### Problem description
Format the rows below as a JSON list of strings, one string per line, with blank lines left out. Include everything from the line containing "pose: elev=58.5 azim=288.1" down to the line containing "Dot at: (242, 230)", both of those lines included.

Saved data entries
* * * * * * * * *
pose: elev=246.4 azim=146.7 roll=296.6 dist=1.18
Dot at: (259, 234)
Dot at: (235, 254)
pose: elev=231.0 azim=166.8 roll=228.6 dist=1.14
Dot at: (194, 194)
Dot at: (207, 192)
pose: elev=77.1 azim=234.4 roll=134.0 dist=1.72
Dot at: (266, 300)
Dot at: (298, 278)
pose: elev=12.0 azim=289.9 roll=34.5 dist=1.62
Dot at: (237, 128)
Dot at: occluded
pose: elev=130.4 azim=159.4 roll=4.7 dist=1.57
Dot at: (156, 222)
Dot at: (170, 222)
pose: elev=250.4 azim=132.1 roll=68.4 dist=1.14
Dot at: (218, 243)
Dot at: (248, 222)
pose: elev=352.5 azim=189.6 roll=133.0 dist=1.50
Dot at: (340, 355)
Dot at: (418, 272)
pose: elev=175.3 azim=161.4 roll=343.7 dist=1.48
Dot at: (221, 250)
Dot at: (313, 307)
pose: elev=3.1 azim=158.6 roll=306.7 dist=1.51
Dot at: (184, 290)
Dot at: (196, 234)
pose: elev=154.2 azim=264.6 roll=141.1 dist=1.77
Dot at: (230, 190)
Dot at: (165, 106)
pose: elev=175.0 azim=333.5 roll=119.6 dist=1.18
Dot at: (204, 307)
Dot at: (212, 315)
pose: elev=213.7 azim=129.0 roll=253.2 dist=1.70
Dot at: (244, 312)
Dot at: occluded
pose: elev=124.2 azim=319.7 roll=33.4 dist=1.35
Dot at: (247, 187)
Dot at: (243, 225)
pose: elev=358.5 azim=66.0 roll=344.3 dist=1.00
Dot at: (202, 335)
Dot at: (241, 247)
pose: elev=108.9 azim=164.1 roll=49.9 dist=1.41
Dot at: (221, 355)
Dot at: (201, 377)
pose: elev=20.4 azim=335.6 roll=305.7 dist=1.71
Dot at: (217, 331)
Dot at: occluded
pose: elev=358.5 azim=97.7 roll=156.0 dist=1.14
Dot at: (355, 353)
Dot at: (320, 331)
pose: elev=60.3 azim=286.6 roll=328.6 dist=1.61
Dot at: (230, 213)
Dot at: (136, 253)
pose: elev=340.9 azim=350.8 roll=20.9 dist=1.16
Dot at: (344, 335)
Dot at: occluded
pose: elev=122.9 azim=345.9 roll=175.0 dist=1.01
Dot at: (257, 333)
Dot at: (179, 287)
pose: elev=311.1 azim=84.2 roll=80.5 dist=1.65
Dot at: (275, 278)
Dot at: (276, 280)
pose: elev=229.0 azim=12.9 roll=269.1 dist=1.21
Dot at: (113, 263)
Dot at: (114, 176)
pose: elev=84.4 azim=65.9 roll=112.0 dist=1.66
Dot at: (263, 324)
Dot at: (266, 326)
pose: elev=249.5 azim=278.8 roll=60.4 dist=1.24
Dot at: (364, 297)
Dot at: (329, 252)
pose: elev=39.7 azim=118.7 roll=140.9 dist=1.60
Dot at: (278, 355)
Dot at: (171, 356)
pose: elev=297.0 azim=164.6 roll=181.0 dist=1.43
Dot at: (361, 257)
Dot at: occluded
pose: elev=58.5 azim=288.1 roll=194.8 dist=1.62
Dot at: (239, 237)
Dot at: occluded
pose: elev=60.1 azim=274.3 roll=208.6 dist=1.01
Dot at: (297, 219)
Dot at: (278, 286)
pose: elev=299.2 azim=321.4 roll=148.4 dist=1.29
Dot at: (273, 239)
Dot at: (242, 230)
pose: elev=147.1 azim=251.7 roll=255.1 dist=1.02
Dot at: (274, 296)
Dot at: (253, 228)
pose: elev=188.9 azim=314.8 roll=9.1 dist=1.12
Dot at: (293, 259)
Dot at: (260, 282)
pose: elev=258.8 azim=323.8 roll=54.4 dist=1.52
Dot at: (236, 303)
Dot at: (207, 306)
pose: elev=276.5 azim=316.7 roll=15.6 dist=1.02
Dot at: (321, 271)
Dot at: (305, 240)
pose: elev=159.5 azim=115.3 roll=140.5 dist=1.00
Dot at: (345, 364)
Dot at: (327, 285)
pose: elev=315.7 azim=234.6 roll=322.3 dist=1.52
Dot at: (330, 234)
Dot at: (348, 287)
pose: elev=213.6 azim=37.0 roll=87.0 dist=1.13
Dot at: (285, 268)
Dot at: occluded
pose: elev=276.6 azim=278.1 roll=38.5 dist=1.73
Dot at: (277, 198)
* * * * * * * * *
### Completed task
[
  "pose: elev=58.5 azim=288.1 roll=194.8 dist=1.62",
  "Dot at: (239, 237)",
  "Dot at: occluded",
  "pose: elev=60.1 azim=274.3 roll=208.6 dist=1.01",
  "Dot at: (297, 219)",
  "Dot at: (278, 286)",
  "pose: elev=299.2 azim=321.4 roll=148.4 dist=1.29",
  "Dot at: (273, 239)",
  "Dot at: (242, 230)"
]